## What is needed
Starting with the first line of the rows below and going on through the line containing "common name: Wonga-wonga-vine", rewrite the lines as a Markdown table with the columns No and Line, giving each line's number and its text. Leave out blank lines.

## Entries

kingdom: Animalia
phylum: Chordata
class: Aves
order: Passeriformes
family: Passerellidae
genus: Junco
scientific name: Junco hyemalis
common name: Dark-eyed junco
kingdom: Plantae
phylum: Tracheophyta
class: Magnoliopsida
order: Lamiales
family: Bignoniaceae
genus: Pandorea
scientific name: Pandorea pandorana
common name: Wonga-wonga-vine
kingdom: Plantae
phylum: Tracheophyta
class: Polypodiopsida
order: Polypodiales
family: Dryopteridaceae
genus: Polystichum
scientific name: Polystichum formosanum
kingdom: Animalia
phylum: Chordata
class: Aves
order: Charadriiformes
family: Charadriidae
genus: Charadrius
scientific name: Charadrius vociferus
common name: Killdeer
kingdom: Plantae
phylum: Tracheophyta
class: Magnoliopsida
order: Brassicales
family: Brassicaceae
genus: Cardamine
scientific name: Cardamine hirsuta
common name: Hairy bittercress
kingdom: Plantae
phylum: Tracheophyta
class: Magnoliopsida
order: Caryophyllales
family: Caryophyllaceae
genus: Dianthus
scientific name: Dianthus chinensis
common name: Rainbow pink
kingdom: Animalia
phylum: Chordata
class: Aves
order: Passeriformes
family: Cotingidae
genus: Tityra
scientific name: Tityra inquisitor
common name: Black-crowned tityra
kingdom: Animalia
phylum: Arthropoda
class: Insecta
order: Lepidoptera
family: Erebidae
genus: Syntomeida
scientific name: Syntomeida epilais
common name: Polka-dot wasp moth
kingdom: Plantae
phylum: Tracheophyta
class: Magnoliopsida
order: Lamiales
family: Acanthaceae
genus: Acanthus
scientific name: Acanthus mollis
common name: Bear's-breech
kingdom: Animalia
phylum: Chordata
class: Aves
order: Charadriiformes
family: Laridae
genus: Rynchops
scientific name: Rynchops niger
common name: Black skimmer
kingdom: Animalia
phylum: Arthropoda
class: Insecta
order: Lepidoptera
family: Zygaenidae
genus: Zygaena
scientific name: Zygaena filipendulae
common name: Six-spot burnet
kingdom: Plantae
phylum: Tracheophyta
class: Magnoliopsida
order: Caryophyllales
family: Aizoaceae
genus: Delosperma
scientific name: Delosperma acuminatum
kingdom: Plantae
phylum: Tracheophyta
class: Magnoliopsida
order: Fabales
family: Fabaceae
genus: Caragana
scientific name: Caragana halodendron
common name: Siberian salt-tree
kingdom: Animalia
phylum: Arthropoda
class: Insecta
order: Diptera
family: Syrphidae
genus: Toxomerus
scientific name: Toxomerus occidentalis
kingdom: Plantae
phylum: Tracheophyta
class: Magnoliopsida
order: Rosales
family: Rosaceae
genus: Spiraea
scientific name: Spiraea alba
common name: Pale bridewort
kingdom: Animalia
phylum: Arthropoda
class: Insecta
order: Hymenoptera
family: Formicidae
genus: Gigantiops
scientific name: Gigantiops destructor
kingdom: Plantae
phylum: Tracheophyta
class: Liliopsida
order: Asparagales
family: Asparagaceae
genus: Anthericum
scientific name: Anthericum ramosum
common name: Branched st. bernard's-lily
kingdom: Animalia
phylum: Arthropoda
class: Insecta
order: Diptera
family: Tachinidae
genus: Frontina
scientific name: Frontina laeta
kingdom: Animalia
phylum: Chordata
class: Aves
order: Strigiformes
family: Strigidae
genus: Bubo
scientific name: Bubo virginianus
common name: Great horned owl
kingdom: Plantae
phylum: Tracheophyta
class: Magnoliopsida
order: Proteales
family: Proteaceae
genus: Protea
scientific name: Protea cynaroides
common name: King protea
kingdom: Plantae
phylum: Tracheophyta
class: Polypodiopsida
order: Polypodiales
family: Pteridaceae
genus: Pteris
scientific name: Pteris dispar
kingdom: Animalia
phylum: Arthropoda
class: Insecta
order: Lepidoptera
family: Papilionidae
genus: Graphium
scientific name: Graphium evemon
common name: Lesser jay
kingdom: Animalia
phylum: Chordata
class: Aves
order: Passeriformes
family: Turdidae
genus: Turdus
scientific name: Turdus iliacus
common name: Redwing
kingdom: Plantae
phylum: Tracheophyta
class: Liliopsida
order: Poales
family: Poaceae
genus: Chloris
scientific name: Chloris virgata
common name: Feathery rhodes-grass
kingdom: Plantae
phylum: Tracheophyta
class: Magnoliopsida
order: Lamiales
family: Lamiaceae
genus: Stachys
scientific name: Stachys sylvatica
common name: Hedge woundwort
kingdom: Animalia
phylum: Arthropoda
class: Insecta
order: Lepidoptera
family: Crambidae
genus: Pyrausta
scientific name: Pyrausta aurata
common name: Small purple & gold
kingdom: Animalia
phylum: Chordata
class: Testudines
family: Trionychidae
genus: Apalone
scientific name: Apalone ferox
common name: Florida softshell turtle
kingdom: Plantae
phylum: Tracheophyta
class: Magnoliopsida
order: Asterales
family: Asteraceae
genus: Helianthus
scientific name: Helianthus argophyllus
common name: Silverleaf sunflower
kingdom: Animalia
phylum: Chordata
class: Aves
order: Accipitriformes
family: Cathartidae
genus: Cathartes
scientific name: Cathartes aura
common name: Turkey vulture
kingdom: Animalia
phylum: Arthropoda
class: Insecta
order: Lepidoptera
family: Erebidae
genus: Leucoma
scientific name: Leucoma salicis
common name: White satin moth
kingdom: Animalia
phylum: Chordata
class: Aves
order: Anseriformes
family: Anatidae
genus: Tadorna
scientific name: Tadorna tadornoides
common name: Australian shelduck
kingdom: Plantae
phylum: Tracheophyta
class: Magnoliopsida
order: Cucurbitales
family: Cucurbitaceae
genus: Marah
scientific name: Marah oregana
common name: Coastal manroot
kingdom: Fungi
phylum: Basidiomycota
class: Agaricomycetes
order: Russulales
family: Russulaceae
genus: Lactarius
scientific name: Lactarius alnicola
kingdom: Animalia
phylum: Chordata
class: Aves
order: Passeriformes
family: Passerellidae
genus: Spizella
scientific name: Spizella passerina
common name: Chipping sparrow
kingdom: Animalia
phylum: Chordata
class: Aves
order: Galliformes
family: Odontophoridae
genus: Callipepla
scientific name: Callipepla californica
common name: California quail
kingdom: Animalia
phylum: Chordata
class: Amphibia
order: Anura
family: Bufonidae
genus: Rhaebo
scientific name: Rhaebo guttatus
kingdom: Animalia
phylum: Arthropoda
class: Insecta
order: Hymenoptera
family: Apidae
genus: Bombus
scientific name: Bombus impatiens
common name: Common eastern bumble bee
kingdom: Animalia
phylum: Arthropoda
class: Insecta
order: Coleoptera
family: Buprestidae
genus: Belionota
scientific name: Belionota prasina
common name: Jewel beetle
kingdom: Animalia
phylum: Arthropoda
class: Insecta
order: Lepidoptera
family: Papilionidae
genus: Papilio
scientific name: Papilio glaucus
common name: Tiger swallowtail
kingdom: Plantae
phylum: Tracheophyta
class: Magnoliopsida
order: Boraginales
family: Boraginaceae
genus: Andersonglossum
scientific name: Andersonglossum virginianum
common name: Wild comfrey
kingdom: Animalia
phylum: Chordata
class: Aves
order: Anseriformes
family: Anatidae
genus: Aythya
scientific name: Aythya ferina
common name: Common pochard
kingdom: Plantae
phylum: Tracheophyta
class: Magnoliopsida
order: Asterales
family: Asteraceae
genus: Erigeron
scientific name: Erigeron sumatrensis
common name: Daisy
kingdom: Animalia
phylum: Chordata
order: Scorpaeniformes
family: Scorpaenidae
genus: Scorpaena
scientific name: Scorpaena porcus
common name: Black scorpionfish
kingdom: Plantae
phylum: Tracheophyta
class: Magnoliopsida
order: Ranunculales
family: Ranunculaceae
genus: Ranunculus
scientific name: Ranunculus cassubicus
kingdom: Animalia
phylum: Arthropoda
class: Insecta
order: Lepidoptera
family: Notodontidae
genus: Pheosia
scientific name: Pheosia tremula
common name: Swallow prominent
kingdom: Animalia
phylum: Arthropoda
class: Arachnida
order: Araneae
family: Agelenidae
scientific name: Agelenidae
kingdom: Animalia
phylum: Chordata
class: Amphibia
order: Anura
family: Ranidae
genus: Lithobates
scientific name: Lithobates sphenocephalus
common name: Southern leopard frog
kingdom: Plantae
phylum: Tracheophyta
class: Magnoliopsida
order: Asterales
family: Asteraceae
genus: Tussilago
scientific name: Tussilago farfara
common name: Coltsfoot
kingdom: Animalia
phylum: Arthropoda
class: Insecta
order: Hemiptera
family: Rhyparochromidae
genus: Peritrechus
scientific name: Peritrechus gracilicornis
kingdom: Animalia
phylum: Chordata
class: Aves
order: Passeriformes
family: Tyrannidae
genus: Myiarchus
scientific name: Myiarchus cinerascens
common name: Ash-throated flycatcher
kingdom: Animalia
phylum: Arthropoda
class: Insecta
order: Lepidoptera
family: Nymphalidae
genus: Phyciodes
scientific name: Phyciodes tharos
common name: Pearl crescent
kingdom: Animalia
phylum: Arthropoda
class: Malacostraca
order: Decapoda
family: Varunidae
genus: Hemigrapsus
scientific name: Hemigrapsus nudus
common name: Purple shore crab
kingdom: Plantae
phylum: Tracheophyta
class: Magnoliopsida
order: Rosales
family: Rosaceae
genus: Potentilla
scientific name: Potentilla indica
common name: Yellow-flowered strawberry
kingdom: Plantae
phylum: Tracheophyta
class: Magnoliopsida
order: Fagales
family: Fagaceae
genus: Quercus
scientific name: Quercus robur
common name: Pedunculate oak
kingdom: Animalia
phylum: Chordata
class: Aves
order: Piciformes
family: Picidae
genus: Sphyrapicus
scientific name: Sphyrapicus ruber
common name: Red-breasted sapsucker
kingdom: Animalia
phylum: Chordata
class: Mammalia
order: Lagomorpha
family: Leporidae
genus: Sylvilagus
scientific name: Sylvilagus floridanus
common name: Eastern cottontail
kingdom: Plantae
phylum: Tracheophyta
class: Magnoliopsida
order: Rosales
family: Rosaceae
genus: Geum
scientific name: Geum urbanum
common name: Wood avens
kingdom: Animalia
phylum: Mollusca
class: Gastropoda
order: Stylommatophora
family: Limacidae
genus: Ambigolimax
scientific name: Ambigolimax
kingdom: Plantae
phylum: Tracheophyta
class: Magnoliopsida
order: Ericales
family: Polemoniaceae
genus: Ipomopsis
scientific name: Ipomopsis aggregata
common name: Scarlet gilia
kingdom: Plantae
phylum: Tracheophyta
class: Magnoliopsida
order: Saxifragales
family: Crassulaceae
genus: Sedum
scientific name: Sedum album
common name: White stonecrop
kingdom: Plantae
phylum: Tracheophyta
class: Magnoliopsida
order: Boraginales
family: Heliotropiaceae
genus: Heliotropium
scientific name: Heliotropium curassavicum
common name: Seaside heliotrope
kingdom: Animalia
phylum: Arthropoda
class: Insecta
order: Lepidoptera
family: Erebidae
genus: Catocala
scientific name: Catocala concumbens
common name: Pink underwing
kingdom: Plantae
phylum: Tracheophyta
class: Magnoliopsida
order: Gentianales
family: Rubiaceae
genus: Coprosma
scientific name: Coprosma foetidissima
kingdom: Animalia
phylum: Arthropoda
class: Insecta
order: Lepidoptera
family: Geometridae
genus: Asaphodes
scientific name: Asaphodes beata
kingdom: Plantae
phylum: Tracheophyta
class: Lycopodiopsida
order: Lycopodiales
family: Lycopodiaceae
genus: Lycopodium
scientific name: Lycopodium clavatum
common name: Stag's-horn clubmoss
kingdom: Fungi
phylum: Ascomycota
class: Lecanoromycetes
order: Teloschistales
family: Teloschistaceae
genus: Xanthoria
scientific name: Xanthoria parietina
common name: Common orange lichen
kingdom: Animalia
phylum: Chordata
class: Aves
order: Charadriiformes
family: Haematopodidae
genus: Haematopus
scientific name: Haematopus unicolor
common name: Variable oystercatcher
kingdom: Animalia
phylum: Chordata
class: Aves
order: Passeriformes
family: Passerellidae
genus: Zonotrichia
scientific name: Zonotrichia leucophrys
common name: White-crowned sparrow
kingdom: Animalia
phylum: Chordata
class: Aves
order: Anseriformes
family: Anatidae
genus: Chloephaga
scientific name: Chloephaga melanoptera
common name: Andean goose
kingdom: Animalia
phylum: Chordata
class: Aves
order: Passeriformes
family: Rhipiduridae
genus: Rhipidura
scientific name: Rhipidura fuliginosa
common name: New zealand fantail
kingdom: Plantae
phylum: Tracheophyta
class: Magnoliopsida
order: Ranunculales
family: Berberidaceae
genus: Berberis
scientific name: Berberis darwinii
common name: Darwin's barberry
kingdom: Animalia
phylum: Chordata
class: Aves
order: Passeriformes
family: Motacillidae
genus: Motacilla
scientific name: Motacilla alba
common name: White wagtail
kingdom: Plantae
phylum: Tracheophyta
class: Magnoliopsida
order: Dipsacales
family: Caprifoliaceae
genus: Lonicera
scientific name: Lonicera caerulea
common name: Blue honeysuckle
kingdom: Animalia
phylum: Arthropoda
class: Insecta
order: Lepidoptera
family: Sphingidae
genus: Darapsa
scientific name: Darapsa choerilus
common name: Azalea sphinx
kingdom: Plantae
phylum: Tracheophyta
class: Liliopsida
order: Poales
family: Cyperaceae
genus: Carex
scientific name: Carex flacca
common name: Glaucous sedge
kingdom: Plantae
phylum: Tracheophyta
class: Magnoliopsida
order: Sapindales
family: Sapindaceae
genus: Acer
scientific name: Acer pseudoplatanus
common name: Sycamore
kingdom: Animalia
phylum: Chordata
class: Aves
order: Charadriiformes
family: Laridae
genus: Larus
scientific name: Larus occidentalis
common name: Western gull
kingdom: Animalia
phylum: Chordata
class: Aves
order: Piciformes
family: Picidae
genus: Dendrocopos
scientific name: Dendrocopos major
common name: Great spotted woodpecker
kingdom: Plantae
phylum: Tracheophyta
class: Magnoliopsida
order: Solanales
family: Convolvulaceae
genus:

## Written solution
| No | Line |
|---|---|
| 1 | kingdom: Animalia |
| 2 | phylum: Chordata |
| 3 | class: Aves |
| 4 | order: Passeriformes |
| 5 | family: Passerellidae |
| 6 | genus: Junco |
| 7 | scientific name: Junco hyemalis |
| 8 | common name: Dark-eyed junco |
| 9 | kingdom: Plantae |
| 10 | phylum: Tracheophyta |
| 11 | class: Magnoliopsida |
| 12 | order: Lamiales |
| 13 | family: Bignoniaceae |
| 14 | genus: Pandorea |
| 15 | scientific name: Pandorea pandorana |
| 16 | common name: Wonga-wonga-vine |